Unmittelbar nachdem Javier das Gespräch mit Markus Spiegel beendet hatte, klopfte seine Assistentin erneut. Javier ließ sie eintreten. Donatella aus der italienischen Schweiz setzte das in der Galerie verpflichtend zu tragende Hybridlächeln auf während sie die riesige Milchglastür aufschob, die Javiers Büro vom Ausstellungsbereich abtrennte. Donatella kam aus der italienischen Schweiz und war eine Schönheit. Schwarzes Haar, weißer, fast durchscheinender Teint, elegante Züge, ausgesuchte Umgangsformen. Sie wisse, Javier sei sehr beschäftigt, weshalb sie sich dafür entschuldigte, Javiers Zeit in Anspruch nehmen zu müssen, es würde aber von zwei Künstlern wegen der Abrechnung Fragen geben.
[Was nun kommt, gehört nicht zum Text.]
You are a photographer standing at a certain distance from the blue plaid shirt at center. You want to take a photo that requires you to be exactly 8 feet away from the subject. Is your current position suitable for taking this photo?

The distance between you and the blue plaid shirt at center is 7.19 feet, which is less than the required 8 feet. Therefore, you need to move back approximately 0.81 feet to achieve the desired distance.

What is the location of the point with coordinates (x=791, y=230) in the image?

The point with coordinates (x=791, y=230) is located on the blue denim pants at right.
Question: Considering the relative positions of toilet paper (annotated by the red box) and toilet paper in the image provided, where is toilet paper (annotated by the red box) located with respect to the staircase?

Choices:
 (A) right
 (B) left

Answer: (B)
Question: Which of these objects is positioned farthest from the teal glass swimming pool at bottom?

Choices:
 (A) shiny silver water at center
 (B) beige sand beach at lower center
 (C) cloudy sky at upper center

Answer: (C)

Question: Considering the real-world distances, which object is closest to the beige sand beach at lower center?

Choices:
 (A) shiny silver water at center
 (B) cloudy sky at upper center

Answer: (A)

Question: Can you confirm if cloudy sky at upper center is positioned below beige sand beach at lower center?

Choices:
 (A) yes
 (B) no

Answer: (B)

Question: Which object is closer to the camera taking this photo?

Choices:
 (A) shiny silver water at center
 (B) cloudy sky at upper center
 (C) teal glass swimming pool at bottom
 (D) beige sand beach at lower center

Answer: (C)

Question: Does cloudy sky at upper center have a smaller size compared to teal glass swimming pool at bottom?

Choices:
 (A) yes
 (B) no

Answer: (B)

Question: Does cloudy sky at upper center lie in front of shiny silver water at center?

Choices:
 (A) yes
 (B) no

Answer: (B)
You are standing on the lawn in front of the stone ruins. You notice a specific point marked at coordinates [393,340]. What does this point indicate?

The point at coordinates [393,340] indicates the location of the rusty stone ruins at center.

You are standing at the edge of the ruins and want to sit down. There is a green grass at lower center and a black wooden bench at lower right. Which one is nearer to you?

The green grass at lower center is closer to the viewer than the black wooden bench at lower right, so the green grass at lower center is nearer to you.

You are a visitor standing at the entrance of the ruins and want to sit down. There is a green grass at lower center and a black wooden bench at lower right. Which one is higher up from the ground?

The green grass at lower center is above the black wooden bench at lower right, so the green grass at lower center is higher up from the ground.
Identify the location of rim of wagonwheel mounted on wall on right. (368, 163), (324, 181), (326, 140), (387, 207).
Javier antwortete, er würde ihr gerne helfen und hoffe, sie würden gemeinsam eine Lösung finden.
Sie hybridlächelten sich an.
“Daniel Mersiowsky und Alexandre Ibrahim verstehen ihre Abrechnungen nicht. Sie meinen, es würde ihnen etwas mehr zustehen. Ich habe es versucht zu erklären, aber sie wollen es von dir hören. Könntest du einen Moment deiner Zeit erübrigen und die beiden anrufen. Es geht nicht um große Beträge.”
“Es sind immer die Juden!”
Für einen Moment verrutschte Donatellas Hybridlächeln. Javier nahm es wahr und fühlte mangelnde Unterstützung für seine Position. Ihm war sofort klar, ihre Wege würden sich trennen müssen.
“Sowohl Daniel als auch Alexandre bekommen alle drei Monate hunderttausende von Dollar überwiesen. Alle anderen sagen ‘Danke!’ und sind still. Aber die beiden? Nein? Die fragen wegen hundert Dollar nach. Na gut. Ich kümmere mich drum.”
Donatella hatte zu ihrem Hybridlächeln zurückgefunden und bedankte sich.
Nachdem Donatella das Büro verlassen hatte, schrieb Javier zunächst eine Mail an seinen Assistenten Hannes Knecht. Donatella sei sicher im Lager besser aufgehoben als hier im Ausstellungsbereich der Galerie. Hannes soll ihr das mitteilen. Er würde mit ihr demnächst selbst noch ein Personalgespräch führen.
Dann schrieb er einen etwas nettere Mail an Daniel Mersiowsky und eine deutlich weniger nette an Alexandre Ibrahim. Den einen mochte er etwas mehr, den anderen weniger, soweit man unterstellen möchte, dass Javier in der Lage war, Menschen zu mögen. Im Grunde seines Herzens war er zu einer derartigen Regung tatsächlich nicht fähig. In seiner Welt ging es nur um ihn, seine Bedürfnisse, seine Gefühle. Mitgefühl mit anderen, Empathie waren Javier völlig fremd. Menschliche Begegnungen verliefen daher immer gleich. Zunächst wurde das Gegenüber völlig überhöht, mit magischen Attributen und unglaublichen Fertigkeiten ausgestattet. Das kippte dann nach einiger Zeit ins genaue Gegenteil. Bei seinen Mitarbeitern dauerte dieser Prozess in der Regel ein bis anderthalb Jahre. Dann wurden sie gefeuert. Donatella war jetzt 13 Monate in der Galerie. Die Ausnahme war Hannes Knecht. Er war der Schutzwall, der Javier einerseits abschirmte, er war aber auch derjenige, der ohne nachzufragen jedwede Drecksarbeit bereit war, auszuführen.
In Bezug auf seine Künstler dauerte der Prozess etwas länger, denn sie brachten erstens mehr Geld und die Kontakte waren nicht so häufig wie die mit seinen Mitarbeitern. Zwischen drei und fünf Jahren reichte hier die Zeitspanne. Daniel arbeitete sei gut einem Jahr mit Javier, Alexandre befand sich im dritten.